Start of Working data
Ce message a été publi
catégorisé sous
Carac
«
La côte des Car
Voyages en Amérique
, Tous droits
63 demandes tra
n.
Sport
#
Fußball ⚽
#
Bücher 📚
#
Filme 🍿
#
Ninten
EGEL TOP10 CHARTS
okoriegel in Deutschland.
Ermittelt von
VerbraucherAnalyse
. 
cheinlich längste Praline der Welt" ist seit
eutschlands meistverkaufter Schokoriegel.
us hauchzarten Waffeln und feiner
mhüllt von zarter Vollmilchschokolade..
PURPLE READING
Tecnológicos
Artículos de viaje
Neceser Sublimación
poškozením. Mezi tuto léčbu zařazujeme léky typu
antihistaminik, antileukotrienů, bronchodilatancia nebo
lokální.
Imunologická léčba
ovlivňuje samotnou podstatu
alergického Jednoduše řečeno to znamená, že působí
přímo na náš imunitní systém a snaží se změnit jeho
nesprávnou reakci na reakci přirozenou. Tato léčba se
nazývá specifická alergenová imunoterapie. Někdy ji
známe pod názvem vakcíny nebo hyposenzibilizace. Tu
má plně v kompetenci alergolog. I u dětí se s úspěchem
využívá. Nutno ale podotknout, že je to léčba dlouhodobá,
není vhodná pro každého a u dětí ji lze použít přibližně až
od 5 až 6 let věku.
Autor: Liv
End of Working data
## Activity
The response should be an exact copy of the lines from the one with "alergického Jednoduše řečeno" through the end of the data, with no other text.

## Exercise result
alergického Jednoduše řečeno to znamená, že působí
přímo na náš imunitní systém a snaží se změnit jeho
nesprávnou reakci na reakci přirozenou. Tato léčba se
nazývá specifická alergenová imunoterapie. Někdy ji
známe pod názvem vakcíny nebo hyposenzibilizace. Tu
má plně v kompetenci alergolog. I u dětí se s úspěchem
využívá. Nutno ale podotknout, že je to léčba dlouhodobá,
není vhodná pro každého a u dětí ji lze použít přibližně až
od 5 až 6 let věku.
Autor: Liv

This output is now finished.